GIVEN PASSAGE:
The MSBA has developed eight distinct modules that are intended to provide a guide to the procedures and approvals needed for the MSBA and the District to work together in a collaborative manner.

The “Program Overview” and listing of eight modules can be viewed here:

27.) Who can I contact if I have any questions?

Email the project team at info@wakefieldmhsproject.com


28.) What is the plan to address the “poor soil compaction” on site and what is being done to reinforce the foundation to prevent the new School from sinking like what occur at the Galvin Middle School and Lynn Classical High School?

The northern portion of the new building will bear on exiting soils improved by ground improvements and the southern portion of the new building in bear on native glacial till or imported structural fill. In the southern portion of the building (areas outside of the ground improvements) all unsuitable soil will be removed entirely and replaced with structural fill. Ground improvements will be designed and installed by a specialty contractor and their approach will be reviewed/approved by the design team.

29.) Please expand on “special” foundations that will be needed in the northeast corner of the new School? Does the WMHS project contain any blasting, and if so, what mitigations efforts would be taken to project abutter’s properties?ool?

See response to question #28. The WMHS project will not include any blasting.

30.) The Town need to consider the impact of traffic on Nahant Street given the WMHS/Northeast Metro Tech Projects and all the new developments that are being proposed along Nahant St. How is the project planning on elevating traffic on Nahant St/Farm St. Are you considering busing?

The Wakefield Traffic Advisory Committee (TAC) and the Wakefield DPW/Engineering Department after reviewing the Traffic Light Option vs the construction of a Roundabout ultimately decided in favor of the Roundabout. The Wakefield TAC and DPW chose the Roundabout due to the “Traffic Calming Effect” a Roundabout would have when it comes to mitigating vehicular speed on Farm Street. The PBC ultimately endorsed their decisions since it is their area of expertise.

The WMHS (Wakefield Memorial High School) project team has also been coordinating with the NEMT (Northeast Metro Technical Vocational High School) on several fronts, one of which is proposed traffic. The WMHS traffic analysis has incorporated the proposed conditions of the NEMT project (volume, access, etc) into the analysis.

31.) How many electrical charging stations are required/will be installed as part of the new project?

To meet the sustainability (LEED) requirements of the project, electrical vehicle charging equipment (Level 2) will be installed at a minimum of 6 parking spaces. An additional 4 parking spaces will have DC charging equipment (Level 3) installed to comply with stretch energy code.

32.) Will the windows in the new WMHS be operable?

Yes, regularly occupied rooms such as classrooms and office spaces are required to have windows with integral manual ventilators to provide direct access to fresh air.

33.) Can you provide details on what windows and exterior lighting will be on the back of the new School near Wiley Street?

The back corner of the building near Wiley Street Abutters will have windows as it contains the District Offices, and it is one story so it could be below the Grade Change from Wiley Street.  The District Offices are expected to be occupied between the hours of 8 AM to 4 PM.

REQUIRED TASK A: In the listing below, rename "clock" to "timepiece" in everything from its start down to the line containing "Recorded: 7,38", keeping all else unchanged and leaving the pictures out.

MATERIAL FOR THE TASK:
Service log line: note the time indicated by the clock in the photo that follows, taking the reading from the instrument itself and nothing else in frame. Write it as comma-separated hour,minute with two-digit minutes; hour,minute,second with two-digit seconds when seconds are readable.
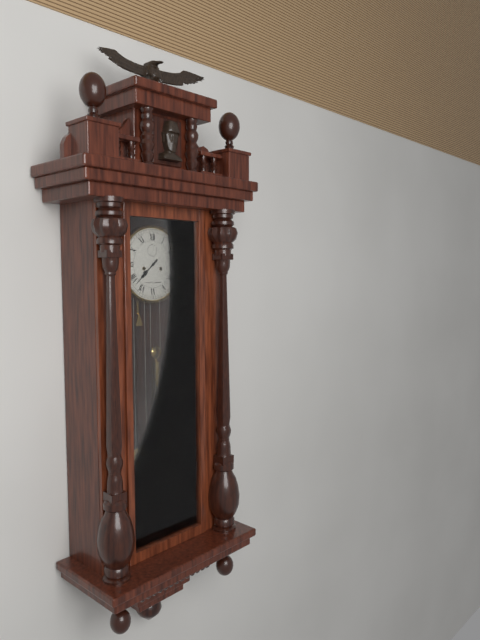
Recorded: 7,38
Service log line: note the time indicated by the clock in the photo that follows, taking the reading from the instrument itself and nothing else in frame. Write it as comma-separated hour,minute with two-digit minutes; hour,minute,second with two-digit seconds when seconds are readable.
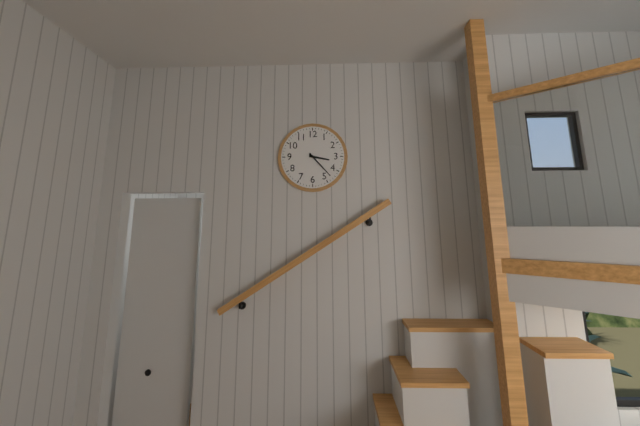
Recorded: 3,23
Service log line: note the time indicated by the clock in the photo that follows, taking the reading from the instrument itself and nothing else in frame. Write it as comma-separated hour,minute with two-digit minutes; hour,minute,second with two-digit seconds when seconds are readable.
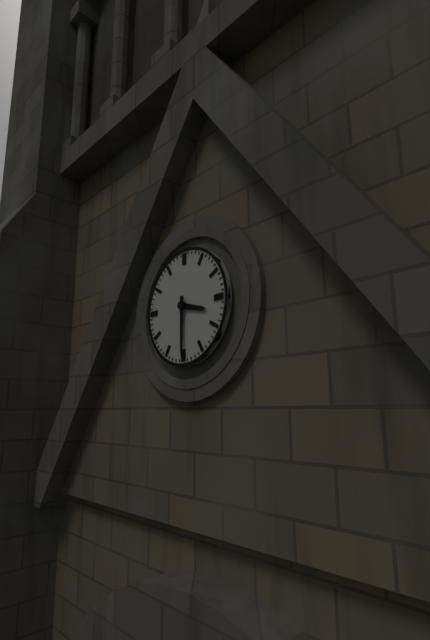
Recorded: 3,30
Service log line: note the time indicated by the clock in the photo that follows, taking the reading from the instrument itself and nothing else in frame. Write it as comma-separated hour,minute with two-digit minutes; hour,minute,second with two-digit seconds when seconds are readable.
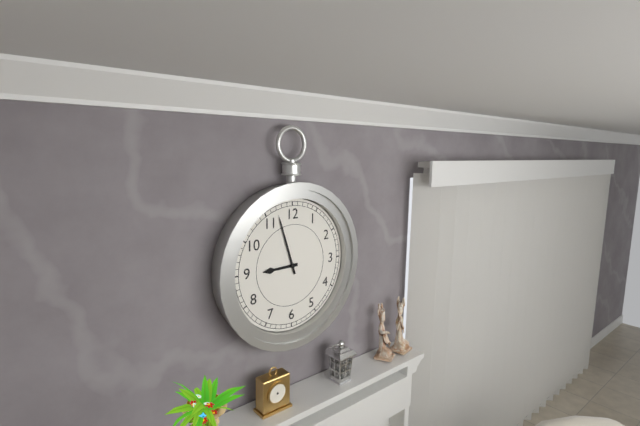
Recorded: 8,57
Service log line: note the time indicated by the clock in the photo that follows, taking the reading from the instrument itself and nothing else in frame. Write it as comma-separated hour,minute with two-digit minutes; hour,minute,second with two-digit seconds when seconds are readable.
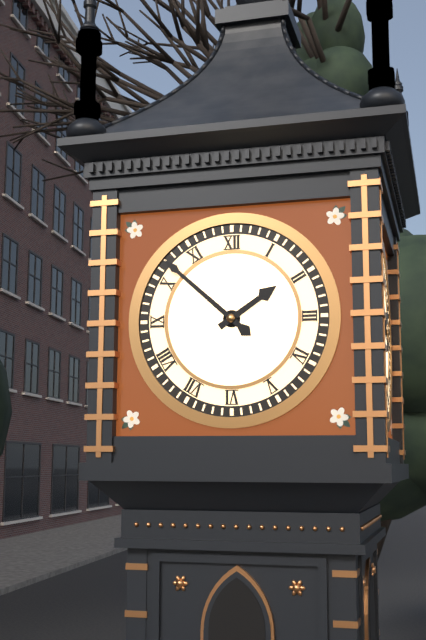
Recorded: 1,52
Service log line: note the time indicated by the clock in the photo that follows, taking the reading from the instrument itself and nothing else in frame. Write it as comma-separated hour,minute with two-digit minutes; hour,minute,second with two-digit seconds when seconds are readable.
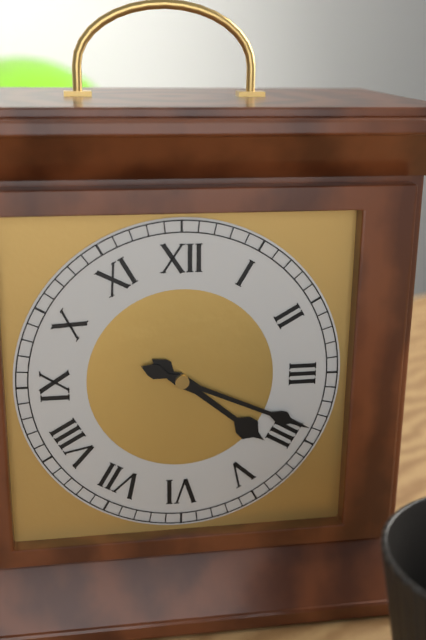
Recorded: 4,19
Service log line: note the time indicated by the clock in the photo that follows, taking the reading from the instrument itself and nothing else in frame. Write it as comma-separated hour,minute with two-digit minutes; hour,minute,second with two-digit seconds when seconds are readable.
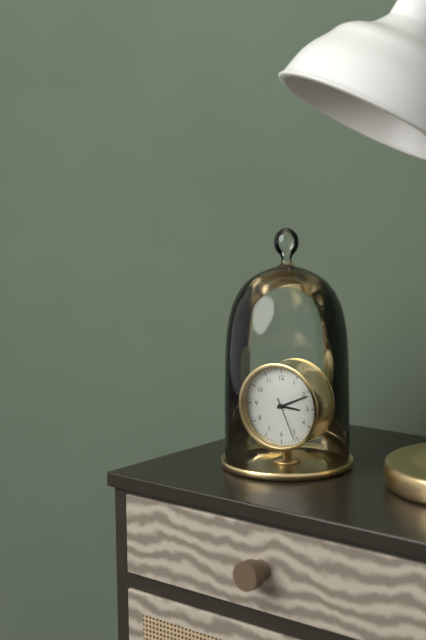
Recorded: 3,11
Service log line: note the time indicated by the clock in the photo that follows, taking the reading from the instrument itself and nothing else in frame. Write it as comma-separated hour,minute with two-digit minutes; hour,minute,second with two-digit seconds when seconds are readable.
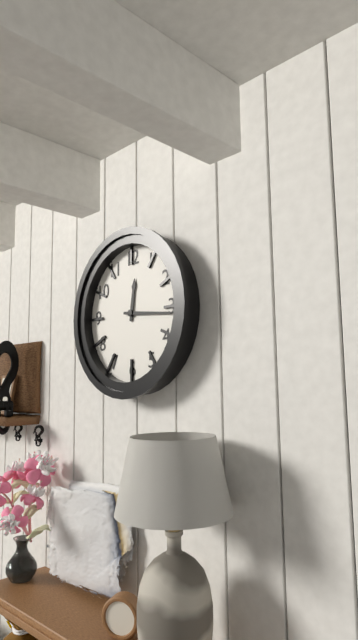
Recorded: 12,16
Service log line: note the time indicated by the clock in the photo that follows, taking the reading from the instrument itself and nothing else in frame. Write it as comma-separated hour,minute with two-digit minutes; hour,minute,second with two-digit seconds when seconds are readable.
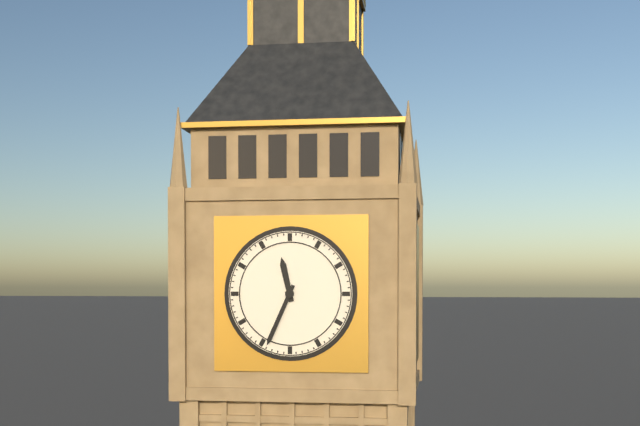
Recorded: 11,34
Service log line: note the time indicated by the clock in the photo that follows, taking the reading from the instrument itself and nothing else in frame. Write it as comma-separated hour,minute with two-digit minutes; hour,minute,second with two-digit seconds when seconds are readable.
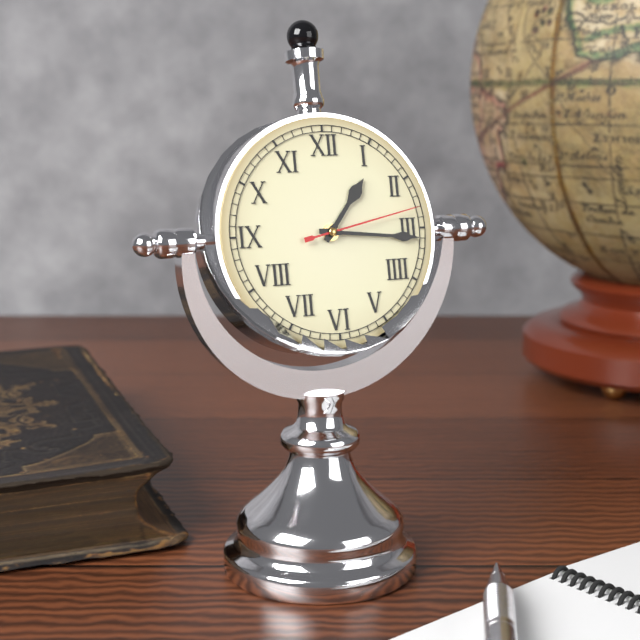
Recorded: 1,16,13
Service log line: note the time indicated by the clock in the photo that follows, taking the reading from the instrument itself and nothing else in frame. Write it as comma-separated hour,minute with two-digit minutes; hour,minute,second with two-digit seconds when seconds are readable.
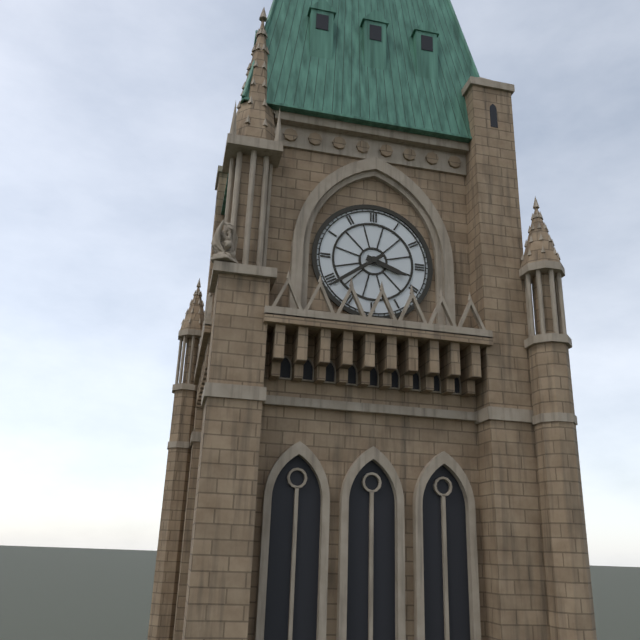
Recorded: 3,39
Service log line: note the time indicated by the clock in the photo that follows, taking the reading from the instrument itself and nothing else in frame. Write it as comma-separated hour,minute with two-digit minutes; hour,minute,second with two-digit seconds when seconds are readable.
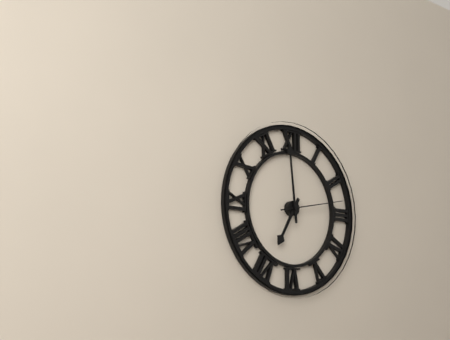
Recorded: 6,59,13
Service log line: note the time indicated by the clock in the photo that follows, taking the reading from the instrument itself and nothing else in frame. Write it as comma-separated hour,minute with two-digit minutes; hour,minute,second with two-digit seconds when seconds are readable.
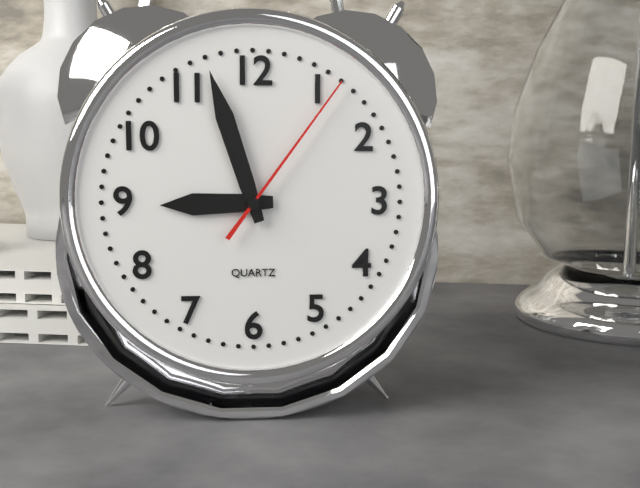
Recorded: 8,57,06
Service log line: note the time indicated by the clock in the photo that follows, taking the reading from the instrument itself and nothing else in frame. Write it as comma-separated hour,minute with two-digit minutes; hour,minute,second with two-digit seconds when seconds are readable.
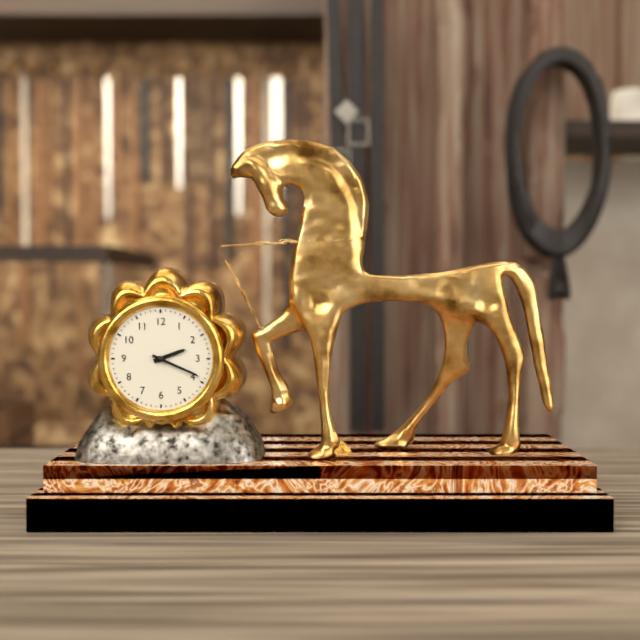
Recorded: 2,19
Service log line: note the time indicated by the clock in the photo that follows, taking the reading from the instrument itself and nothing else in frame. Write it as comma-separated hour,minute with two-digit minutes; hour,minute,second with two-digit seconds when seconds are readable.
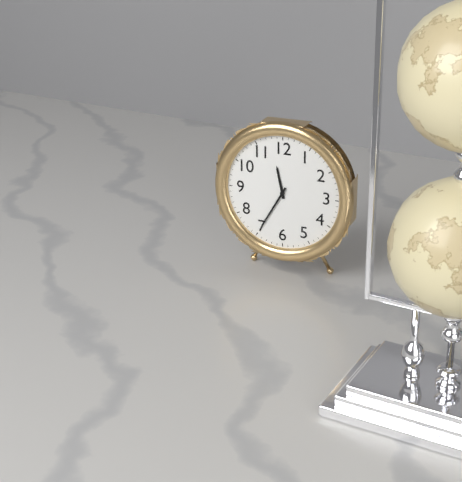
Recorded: 11,35
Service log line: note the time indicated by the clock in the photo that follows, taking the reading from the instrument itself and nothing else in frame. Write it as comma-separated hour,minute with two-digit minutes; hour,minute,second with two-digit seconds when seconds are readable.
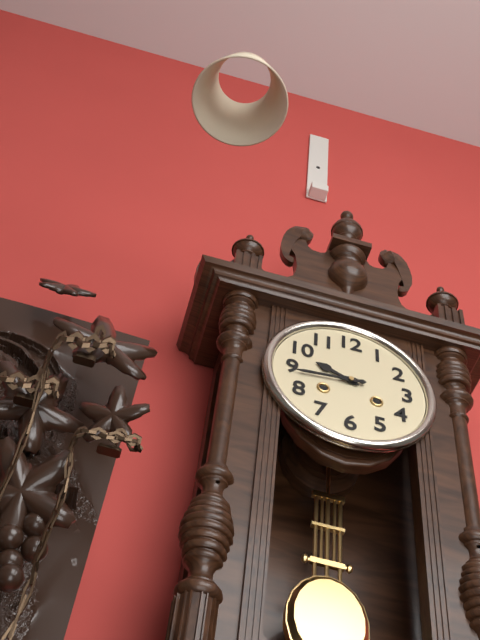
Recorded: 9,44
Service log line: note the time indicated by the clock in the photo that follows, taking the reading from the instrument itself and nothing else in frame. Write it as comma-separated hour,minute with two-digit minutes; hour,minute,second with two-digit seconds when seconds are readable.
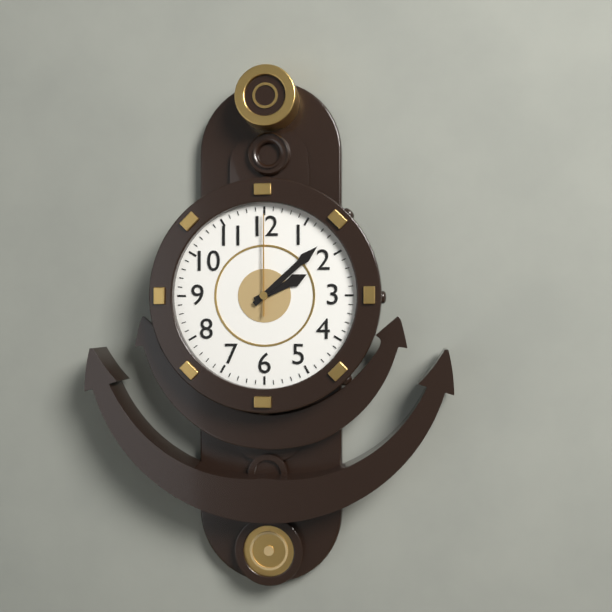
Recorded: 2,08,00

REQUIRED TASK B: Translate this sentence from the passage on the new high school project into French: "Yes, regularly occupied rooms such as classrooms and office spaces are required to have windows with integral manual ventilators to provide direct access to fresh air."

OUTPUT A:
Service log line: note the time indicated by the timepiece in the photo that follows, taking the reading from the instrument itself and nothing else in frame. Write it as comma-separated hour,minute with two-digit minutes; hour,minute,second with two-digit seconds when seconds are readable.
Recorded: 7,38

OUTPUT B: Oui, les pièces occupées régulièrement, comme les salles de classe et les bureaux, doivent être dotées de fenêtres munies d'aérateurs manuels intégrés afin d'offrir un accès direct à l'air frais.